Who’s winning the presidential race? There’s an odd disconnect between the polls and the body language of the candidates. John Harris and Alexander Burns report from Tampa, “Republicans believe Obama’s governing defects should make a GOP victory virtually inevitable, but Romney’s political defects make it only a long-shot possibility.” Likewise, Mark Halperin, after extensive discussion with Obama’s campaign team, remains convinced that the campaign is not bluffing about its belief that it remains ahead in the race and unlikely to lose barring an unforeseen external event.

Could they be spinning? Possibly, though the more self-interested spin for Obama would probably emphasize the closeness of the race (send money! volunteer!) rather than the unlikelihood of defeat. In any case, the actual behavior of both campaigns suggests agreement on this point. Obama is running the same game plan he embarked on last year. Romney has changed things up, junking his original game plan — portraying Obama as a good guy over his head and hoping to make the election a referendum on the economy — to instead emphasize hard-edged attacks on the president and use Paul Ryan to shake up the race. So, however much Romney blusters, his deeds suggest a decided lack of confidence.

The curious thing is that this take is not reflected in the national polls. A Washington Post poll of registered voters yesterday had Romney leading by a point; a CBS poll today shows Obama up by one. Note that registered voters traditionally skew their picture toward the Democrats by around a couple percentage points, since not all registered voters cast a ballot, and Republicans are usually more likely than Democrats to show up at the polls. That would suggest that Romney is actually up by a couple points.

So, what gives?

The best explanation I can muster is that the polls are assuming a much different, and more GOP-friendly, electorate than either party. ABC’s poll assumes that 78 percent of registered voters are white. That is … a whole lot of white people. The white share of the electorate has been dropping steadily for more than twenty years — from 87 percent in 1992 to 83 percent in 1996 to 81 percent in 2000, 77 percent in 2004, and 74 percent four years ago. Ron Brownstein’s recent reporting suggests that both campaigns expect an electorate that’s about 74 percent white. The same problem seems to appear in numerous other polls. Many of them don’t release their racial breakdowns, but those that do seem to imply electorates far whiter than the campaigns are banking on. As pollster Mark Blumenthal has exhaustively shown, Gallup has systematically underweighted the number of minorities in its polls, due to technical issues related to the difficulty of finding and weighting poll respondents.

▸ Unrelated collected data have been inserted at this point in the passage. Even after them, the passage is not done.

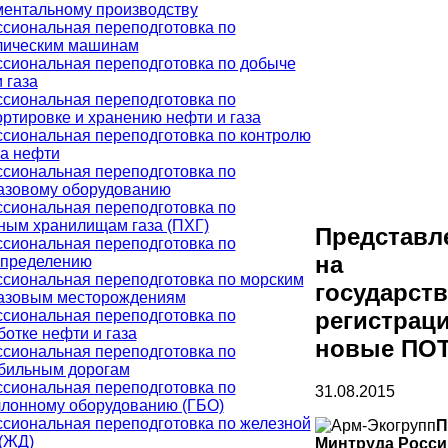
ментальному производству
сиональная переподготовка по
лическим машинам
сиональная переподготовка по добыче
 газа
сиональная переподготовка по
ртировке и хранению нефти и газа
сиональная переподготовка по контролю
ва нефти
сиональная переподготовка по
азовому оборудованию
сиональная переподготовка по
ным хранилищам газа (ПХГ)
Представл
сиональная переподготовка по
на
спределению
сиональная переподготовка по морским
государст
азовым месторождениям
сиональная переподготовка по
регистрац
отке нефти и газа
новые ПО
сиональная переподготовка по
бильным дорогам
сиональная переподготовка по
31.08.2015
ллонному оборудованию (ГБО)
сиональная переподготовка по железной
П
 (ЖД)
Минтруда Росси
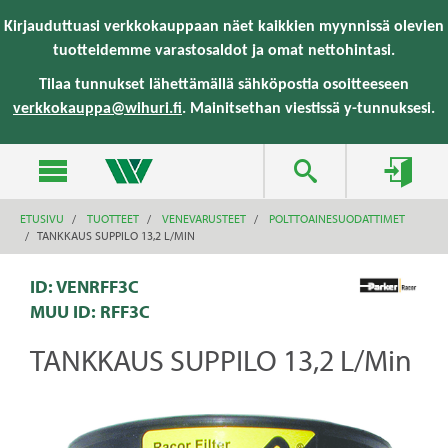
text.skipToContent
text.skipToNavigation
Kirjauduttuasi verkkokauppaan näet kaikkien myynnissä olevien
tuotteidemme varastosaldot ja omat nettohintasi.
Tilaa tunnukset lähettämällä sähköpostia osoitteeseen
verkkokauppa@wihuri.fi
. Mainitsethan viestissä y-tunnuksesi.
ETUSIVU
TUOTTEET
VENEVARUSTEET
POLTTOAINESUODATTIMET
TANKKAUS SUPPILO 13,2 L/MIN
ID: VENRFF3C
MUU ID:
RFF3C
TANKKAUS SUPPILO 13,2 L/Min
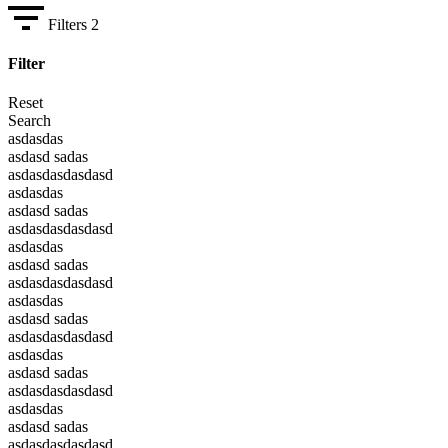
Filters
2
Filter
Reset
Search
asdasdas
asdasd sadas
asdasdasdasdasd
asdasdas
asdasd sadas
asdasdasdasdasd
asdasdas
asdasd sadas
asdasdasdasdasd
asdasdas
asdasd sadas
asdasdasdasdasd
asdasdas
asdasd sadas
asdasdasdasdasd
asdasdas
asdasd sadas
asdasdasdasdasd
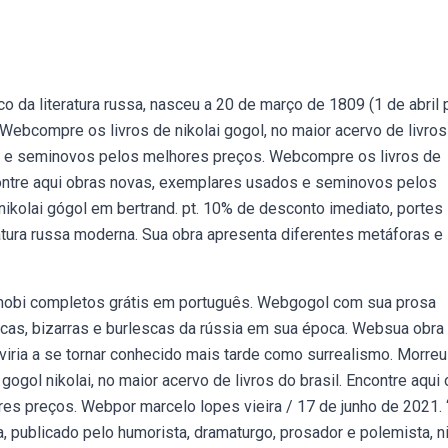
co da literatura russa, nasceu a 20 de março de 1809 (1 de abril 
 Webcompre os livros de nikolai gogol, no maior acervo de livros
os e seminovos pelos melhores preços. Webcompre os livros de
Encontre aqui obras novas, exemplares usados e seminovos pelos
ikolai gógol em bertrand. pt. 10% de desconto imediato, portes
ratura russa moderna. Sua obra apresenta diferentes metáforas e
u mobi completos grátis em português. Webgogol com sua prosa
tíricas, bizarras e burlescas da rússia em sua época. Websua obra
viria a se tornar conhecido mais tarde como surrealismo. Morre
gol nikolai, no maior acervo de livros do brasil. Encontre aqui
s preços. Webpor marcelo lopes vieira / 17 de junho de 2021. 
, publicado pelo humorista, dramaturgo, prosador e polemista, ni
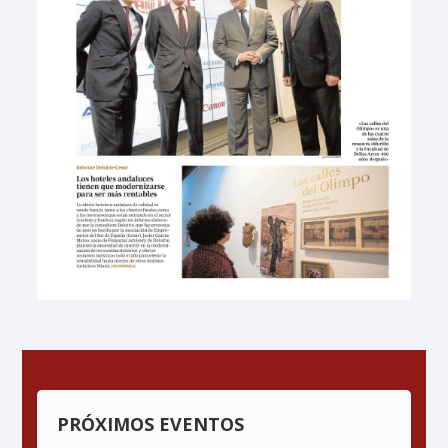
PRÓXIMOS EVENTOS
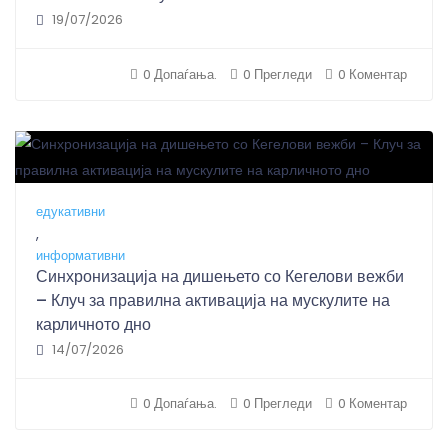
19/07/2026
0 Допаѓања.
0 Прегледи
0 Коментар
едукативни
,
информативни
Синхронизација на дишењето со Кегелови вежби
– Клуч за правилна активација на мускулите на
карличното дно
14/07/2026
0 Допаѓања.
0 Прегледи
0 Коментар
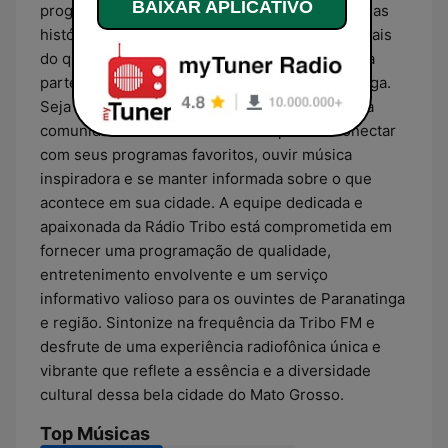
BAIXAR APLICATIVO
programas especiais que destacam as vozes e as
histórias dos moradores locais. A Tribo FM é mais
do que apenas uma estação de rádio; ela é uma
parte integrante da vida cotidiana de Paranatinga.
Seja no rádio do carro, no celular ou em casa, a
comunidade sintoniza a Tribo FM para se conectar
com seus programas favoritos, ouvir música
inspiradora e se manter informada sobre o que
acontece em sua cidade. A equipe dedicada e
apaixonada da Rádio Tribo está comprometida em
fornecer uma programação de qualidade,
entretenimento envolvente e um serviço
informativo valioso para os ouvintes de Paranatinga
e região. Sintonize na frequência da Tribo FM e
desfrute de uma experiência radiofônica única e
vibrante que reflete a essência e a diversidade
cultural dessa bela cidade do Mato Grosso.
Top Músicas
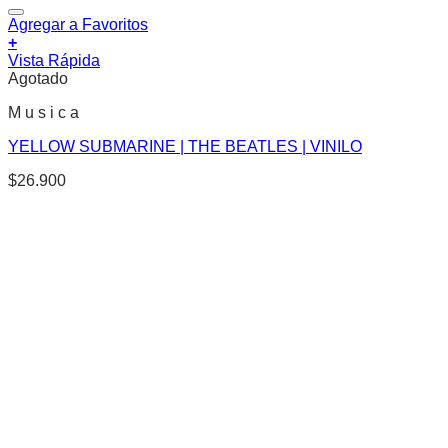
Agregar a Favoritos
+
Vista Rápida
Agotado
M u s i c a
YELLOW SUBMARINE | THE BEATLES | VINILO
$
26.900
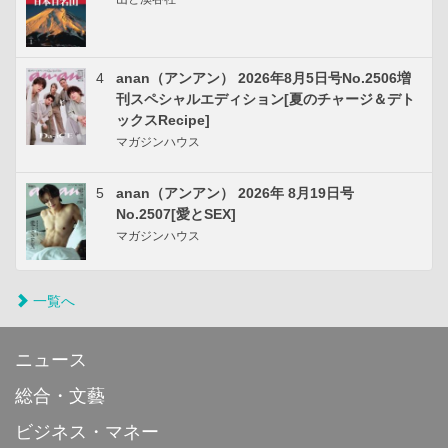
4
anan（アンアン） 2026年8月5日号No.2506増
刊スペシャルエディション[夏のチャージ＆デト
ックスRecipe]
マガジンハウス
5
anan（アンアン） 2026年 8月19日号
No.2507[愛とSEX]
マガジンハウス
一覧へ
ニュース
総合・文藝
ビジネス・マネー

Now, we don’t know what the racial composition of the electorate will look like. But it is utterly key. Assuming the 74 percent white makeup, and further assuming that Obama’s standing among nonwhite voters holds up as it has with high consistency, then Romney needs to win white voters by more than 20 points, perhaps by around 22 points, in order to prevail. Few polls show him doing that. The ABC poll has him winning whites by eighteen points.

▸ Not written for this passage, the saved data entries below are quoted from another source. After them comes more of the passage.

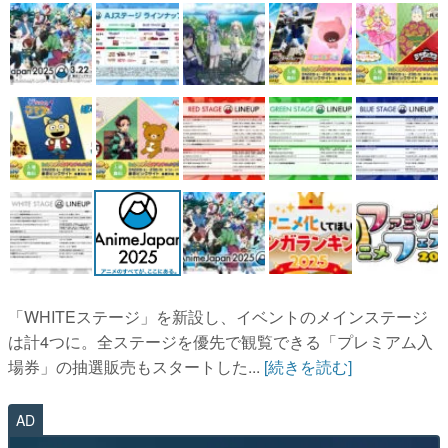
「WHITEステージ」を新設し、イベントのメインステージ
は計4つに。全ステージを優先で観覧できる「プレミアム入
場券」の抽選販売もスタートした...
[続きを読む]
AD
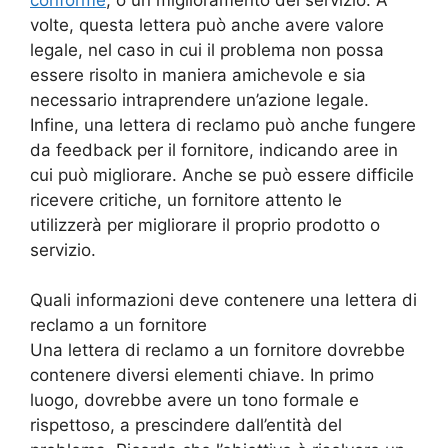
volte, questa lettera può anche avere valore
legale, nel caso in cui il problema non possa
essere risolto in maniera amichevole e sia
necessario intraprendere un’azione legale.
Infine, una lettera di reclamo può anche fungere
da feedback per il fornitore, indicando aree in
cui può migliorare. Anche se può essere difficile
ricevere critiche, un fornitore attento le
utilizzerà per migliorare il proprio prodotto o
servizio.
Quali informazioni deve contenere una lettera di
reclamo a un fornitore
Una lettera di reclamo a un fornitore dovrebbe
contenere diversi elementi chiave. In primo
luogo, dovrebbe avere un tono formale e
rispettoso, a prescindere dall’entità del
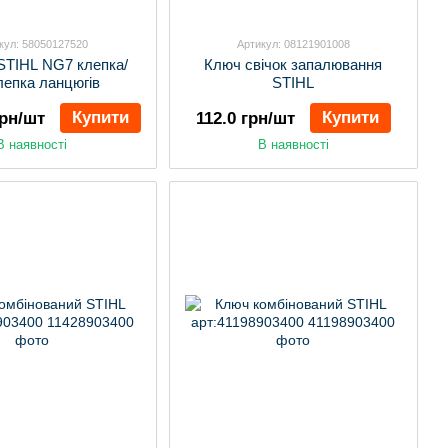
кул: 58050127520
Артикул: 08121901008
STIHL NG7 клепка/
Ключ свічок запалювання
лепка ланцюгів
STIHL
Купити
Купити
грн/шт
112.0 грн/шт
В наявності
В наявності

Again, the racial composition of the electorate is a guess. It’s possible that nonwhite voters just won’t show up in the numbers either campaign seems to expect. But the best explanation I can come up with for the gap between the polls, on the one hand, and the apparent confidence of Obama’s camp (and the lack of confident in Romney’s revealed behavior) on the other, it’s that the polls are showing more white people than either campaign projects.